I have been working primarily with non-model organisms (and mostly inbred-mapping populations, but that's a topic for a different discussion). To recalibrate base qualities, I have taken the approach of running through the Indel Realignment, SNP, and INDEL calling. Then, filtering around INDELs. I use multi-sample VCFs and have taken the following approach to recalibrate base quality: I grab the top 90th percentile SNPs from all SNPs in my filtered SNP VCF file (based on ALTQ), then I pull out these top SNPs for each SAMPLE in the VCF file (in my case I usually have between 100-300 samples) and write to SEPARATE VCF files for each SAMPLE if the GQ > 90 and it's a SNP for that sample. I then use these SAMPLE HQ VCF files for the BQSR tools.

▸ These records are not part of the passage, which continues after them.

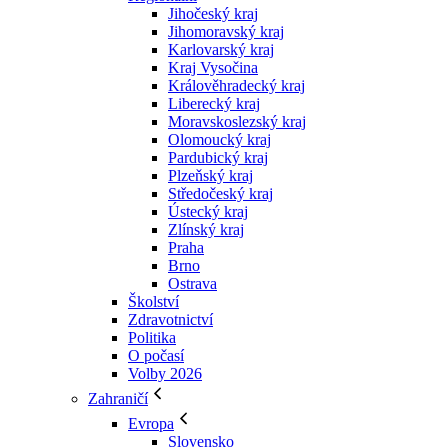
Jihočeský kraj
Jihomoravský kraj
Karlovarský kraj
Kraj Vysočina
Králověhradecký kraj
Liberecký kraj
Moravskoslezský kraj
Olomoucký kraj
Pardubický kraj
Plzeňský kraj
Středočeský kraj
Ústecký kraj
Zlínský kraj
Praha
Brno
Ostrava
Školství
Zdravotnictví
Politika
O počasí
Volby 2026
Zahraničí
Evropa
Slovensko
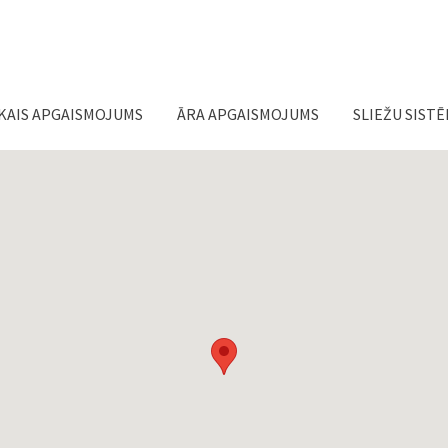
Jump to navigation
KAIS APGAISMOJUMS
ĀRA APGAISMOJUMS
SLIEŽU SIST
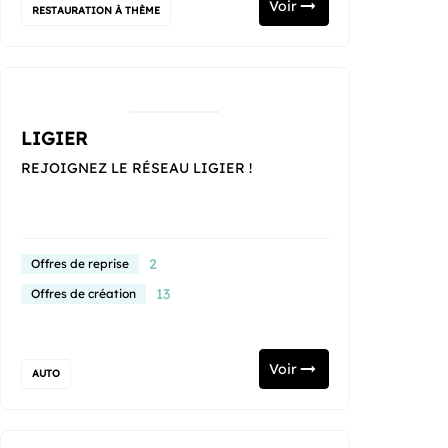
Voir
RESTAURATION À THÈME
LIGIER
REJOIGNEZ LE RÉSEAU LIGIER !
2
Offres de reprise
13
Offres de création
Voir
AUTO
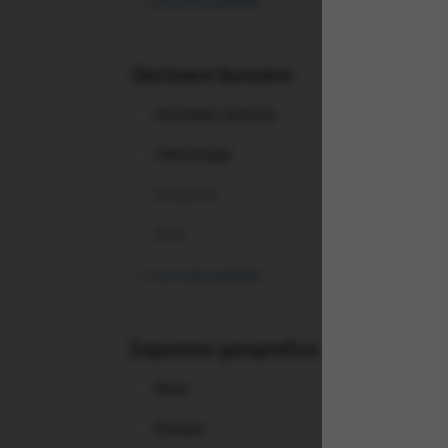
vezi toate opțiunile
SSE
UCI
Sectoare bursiere
Sectoare diverse
Tehnologie
Asigurări
Auto
vezi toate opțiunile
Expunere geografica
Asia
(ZP
Tec
Europa
UCI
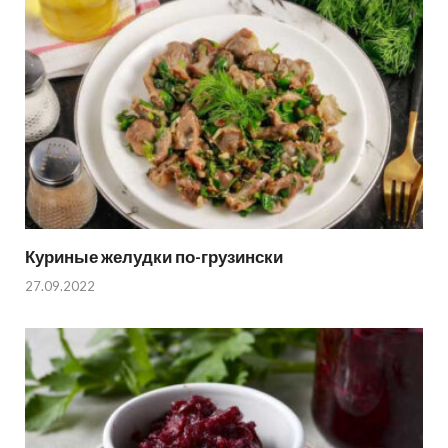
Куриные желудки по-грузински
27.09.2022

I have a simple python script for this located here
usage: GetHighQualVcfs.py [-h] -i INFILE -o OUTDIR [--ploidy PLOIDY] [--GQ GQ] [--percentile PERCENTILE] Split multi-sample VCFs into single sample VCFs of high quality SNPs. optional arguments: -h, --help show this help message and exit -i INFILE, --infile INFILE Multi-sample VCF file -o OUTDIR, --outdir OUTDIR Directory to output HQ VCF files. --ploidy PLOIDY 1 for haploid; 2 for diploid --GQ GQ Filters out variants with GQ < this limit. --percentile PERCENTILE Reduces to variants with ALTQ > this percentile.
Thoughts? Concerns? Perhaps I'm going about this in a completely wrong way?